A Baltimore pastor is planning on walking 40 miles from his house of worship to Washington on Presidents Day to advocate for exploring reparations for slavery.
The Rev. Robert Turner — still relatively new as leader of the Empowerment Temple AME Church in West Baltimore — plans to begin the grueling journey at 3 a.m., walking most of the way to his destination along U.S. Route 1, and arrive at the front gates of the White House 12 to 14 hours later.
There, he plans to join a group of other activists from across the country to urge President Joe Biden to issue an executive order that would establish a commission to study the effects of slavery on African Americans over the past 400 years and explore ways in which the U.S. government might compensate for the damage done.
“America had 16 presidents who presided over slavery,” the 40-year-old pastor said in an interview with The Baltimore Sun on Friday. “Thirty presidents later, President Biden has the opportunity, and an obligation, to make right on what America has gotten so badly wrong since 1776, her mistreatment of Black people.”
Turner said his quest is his way of pressing for action on HR 40, a bill sponsored by Texas Democratic Congresswoman Sheila Jackson Lee — and backed by nearly 200 cosponsors —that proposes creating such a commission.
The bill, a political hot potato given the intense debate over reparations, was introduced before the House Judiciary Committee in January 2021 but has not been taken to the House floor for a vote.
With the new Republican majority in Congress, Turner says he sees the possibility of the bill being taken up and passed as “almost nil” at this stage, but Biden has the opportunity to act on the matter unilaterally.
Turner argues that the U.S. has provided compensation for other oppressed groups in the past. He cited the Indian Claims Commission Act of 1946, which provided some $1.3 billion in reparations to Native Americans; the Civil Liberties Act of 1988, which issued an apology for the internment camps of World War II and provided restitution for 60,000 Japanese Americans who had survived them, and the JUST Act of 2018, which formalized the nation’s support for securing compensation for victims of the Holocaust.
Turner said he supports all those efforts, however financially insufficient they may have been, but said it’s “long past time” for African Americans to be considered for similar repayment given the atrocities of slavery and the generations of systemic racism that followed.
“We’ve never had a president even apologize for slavery, let alone offer reparations, to African Americans,” he said. “We can do it for all these other groups, why not for Black folks?”
Ron Daniels is facilitator for the HR-40 Strategy Group, a coalition of progressive organizations that support passage of the bill, either through the legislative process or by presidential executive order.
Daniels said after the group learned of Turner’s plan, it has helped with mapping and other logistics for his walk, which they view as a “very, very courageous moral act” that could turn the tide in the debate over reparations.
“This could be the act that galvanizes the imagination of enough people that it could end up getting done,” Daniels said. “It would be President Biden’s equivalent of signing an emancipation proclamation.”

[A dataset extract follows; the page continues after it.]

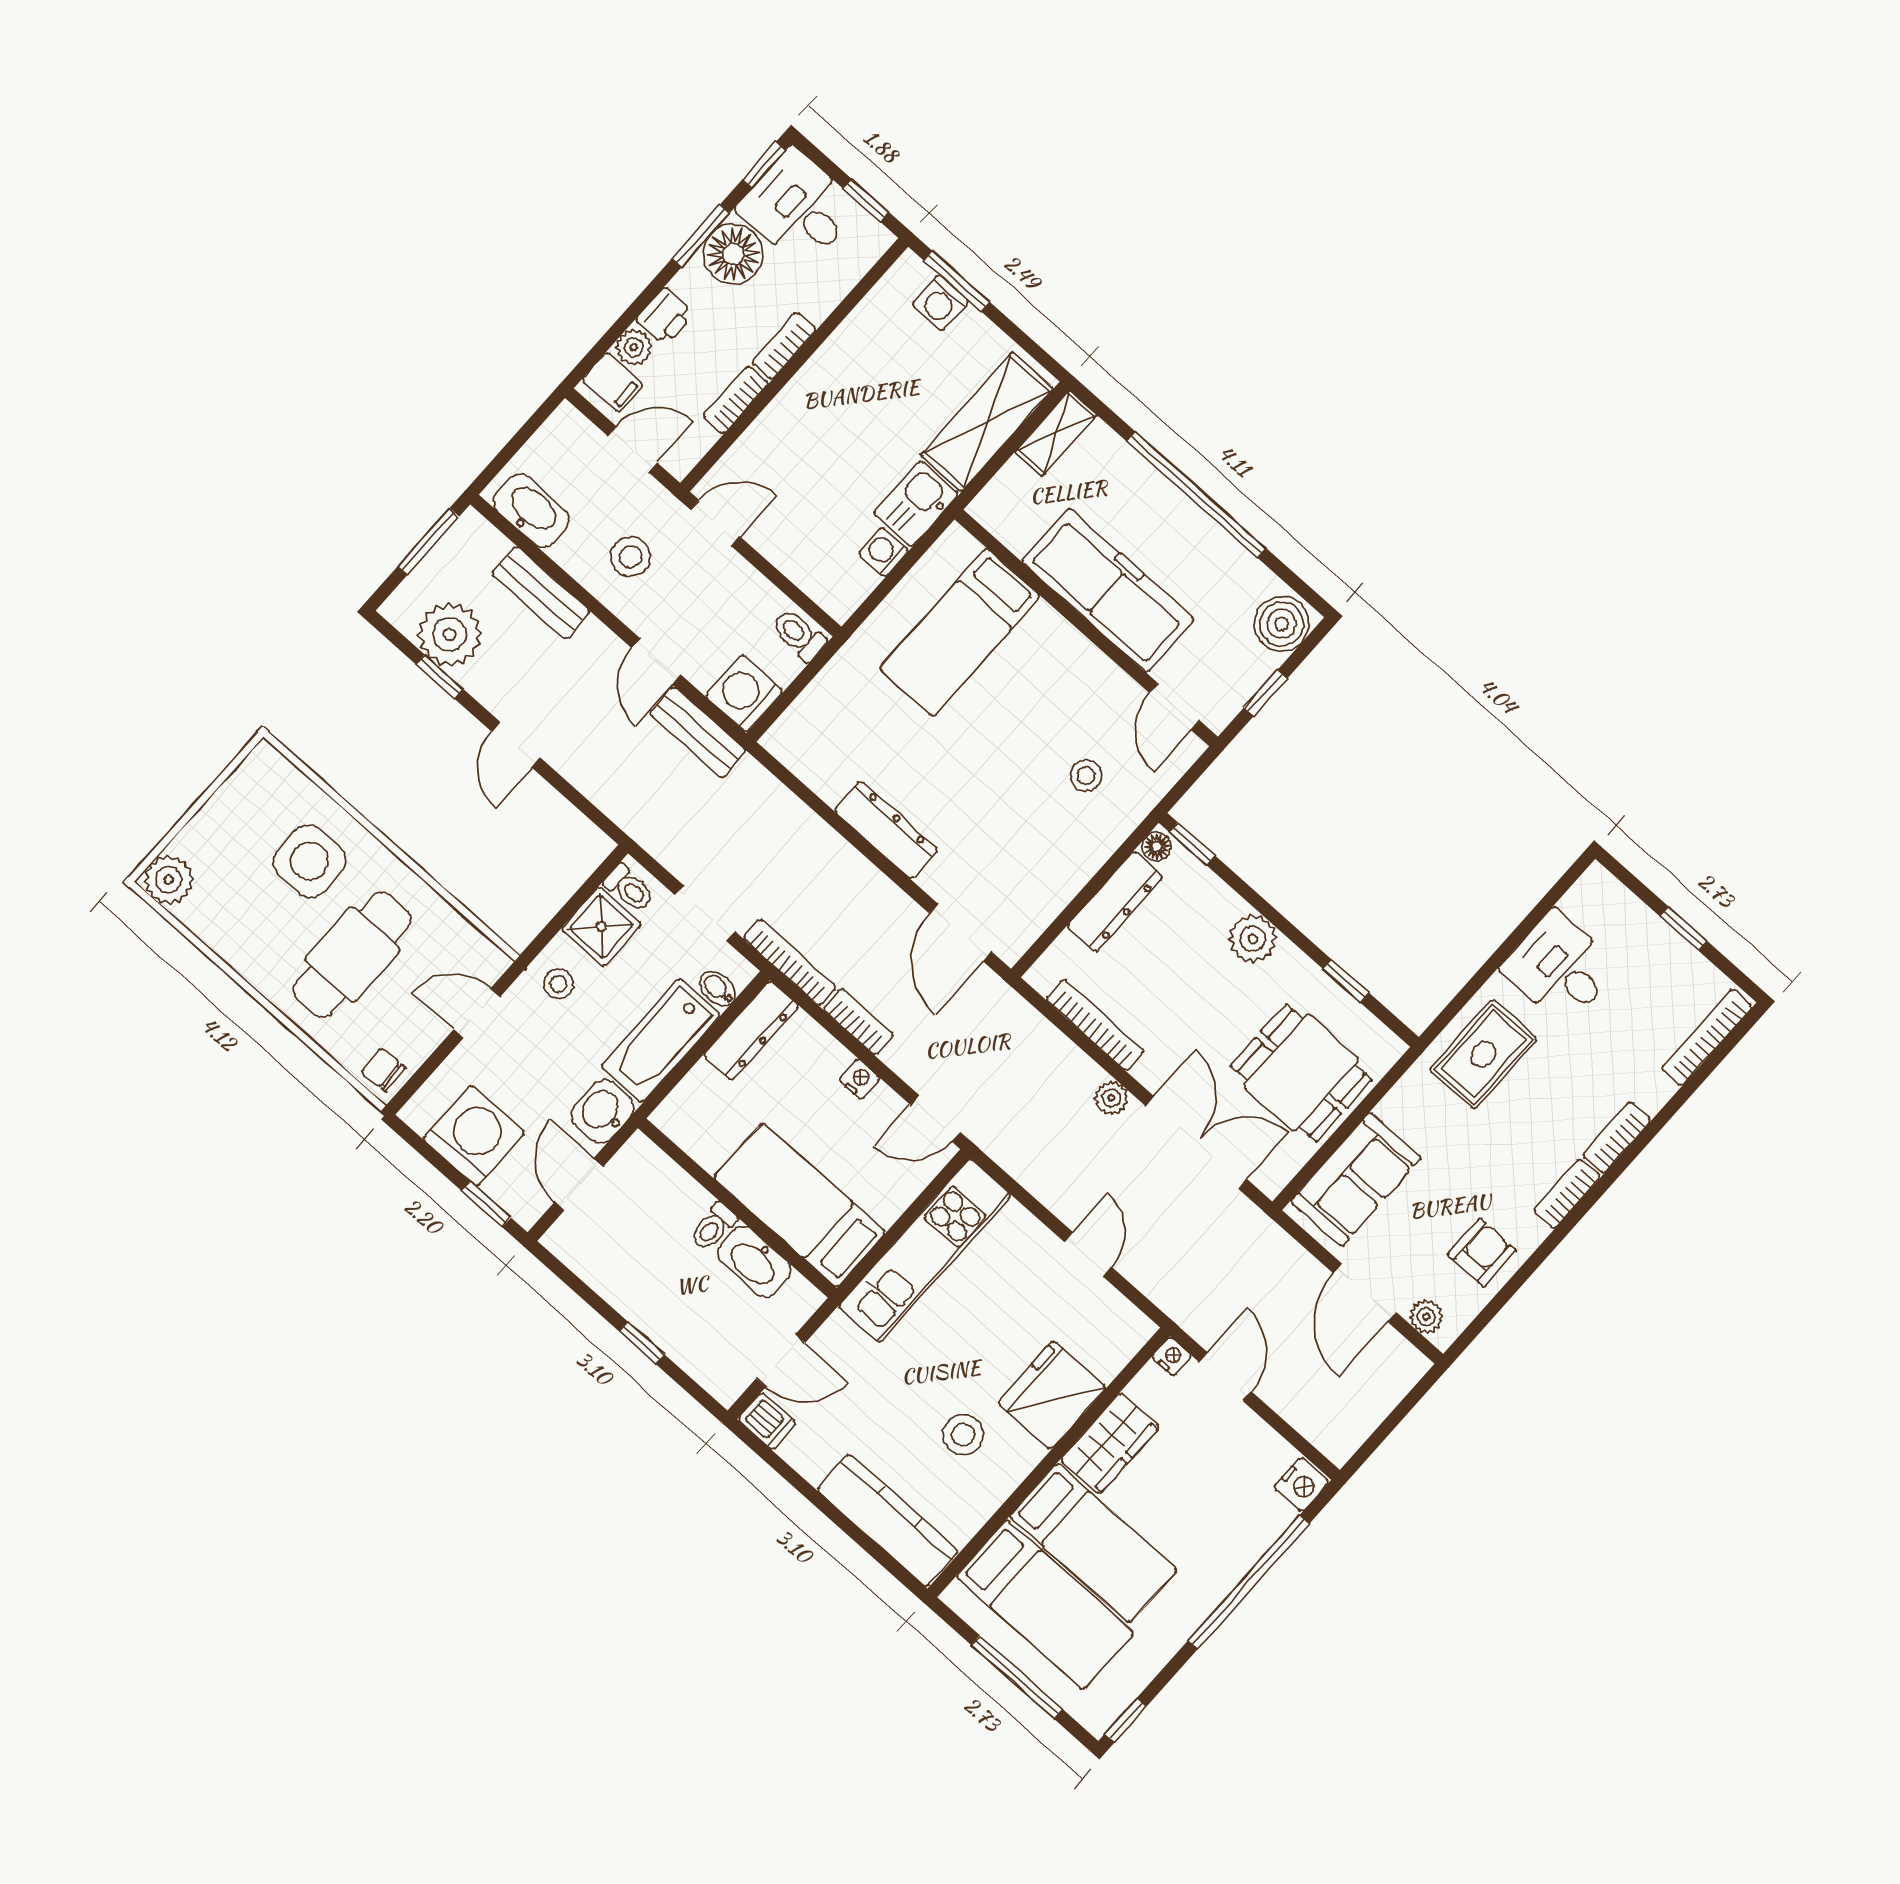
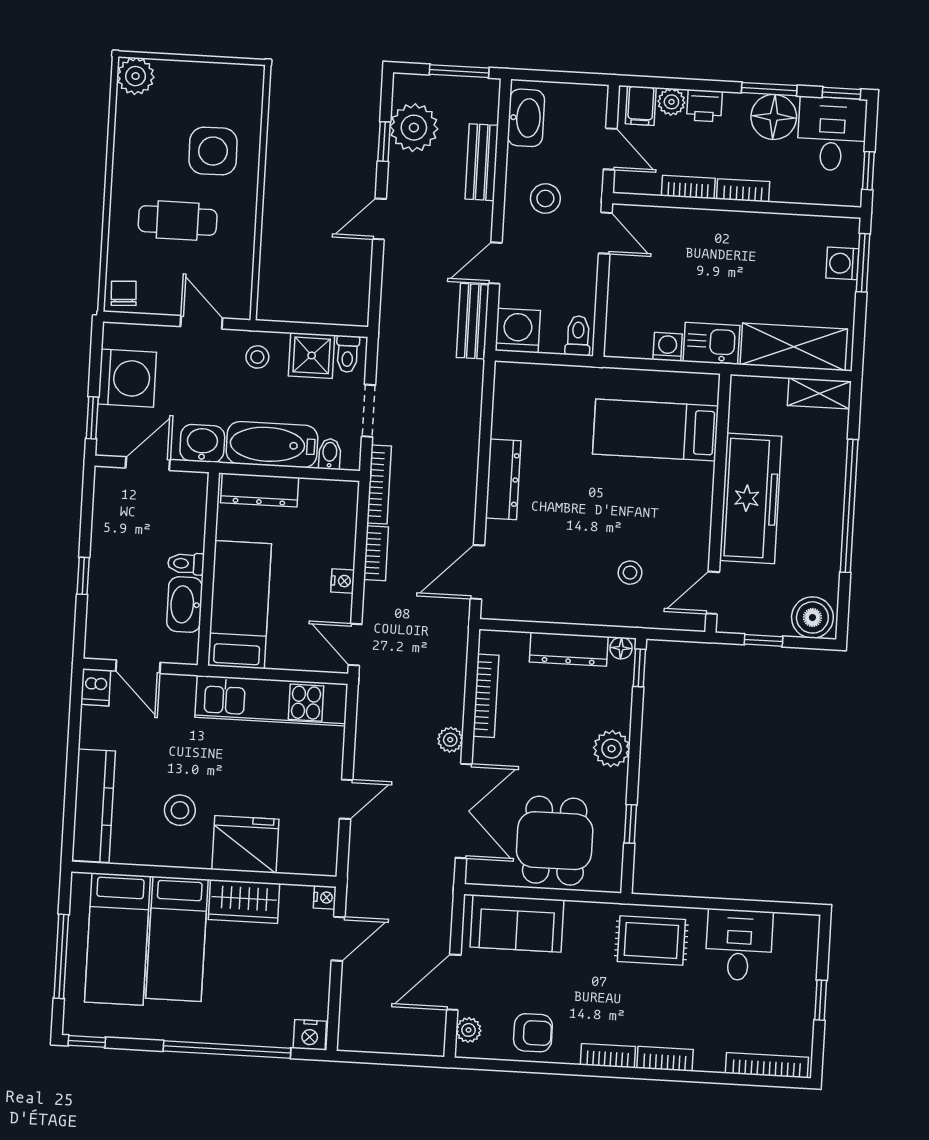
cafe table: (352, 955) -> (178, 221), width x0.73, depth x0.74
dresser: (751, 1030) -> (260, 490), moved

Turner’s walk Monday will mark the fifth time he has made the trek as leader of Empowerment Temple, a predominantly African American congregation. He completed it for the first time on Indigenous People’s Day in October and repeated it on Thanksgiving, Christmas and Martin Luther King Jr. Day, each time connecting the themes of those holidays to reparations.
Before moving to Baltimore in late 2021, Turner served as senior pastor of Historic Vernon AME Church in Tulsa, where for two years he answered what he describes as a call from God by spending Wednesday evenings on the steps of city hall calling on the “city, state and nation” to recognize their part in the Tulsa Race Massacre of 1921, a tragedy that left hundreds of African Americans dead, thousands injured and some 10,000 homeless. Obscure at first, the campaign eventually drew national and global news coverage.
Turner said he received a similar call to make the reparation walks not long after moving to Baltimore, when he looked at a map and realized the distance to Washington is about 40 miles — a number that reminded him of the 40 acres and a mule once promised to formerly enslaved people but never delivered.
On Monday he’ll carry a wreath of 400 roses, to commemorate the years since slavery began in the U.S., as he makes his way along the busy traffic on Route 1 to the nation’s capital.
Representatives of the National African American Reparations Commission, the National Council of Churches, the Japanese American Citizens League and about 20 other groups in favor of the billhave committed to meeting Turner at the White House.
Known for his booming voice in the pulpit, the 6-foot-6-inch Turner is self-deprecating when it comes to the walks, which he says always consume at least one pair of sneakers and for which he has never trained.
“I’m the last person you’d think would do something like this; I eat too many cheeseburgers,” he said with a laugh. “But God sustains me along the way. I’m going to keep doing it until he tells me to stop.”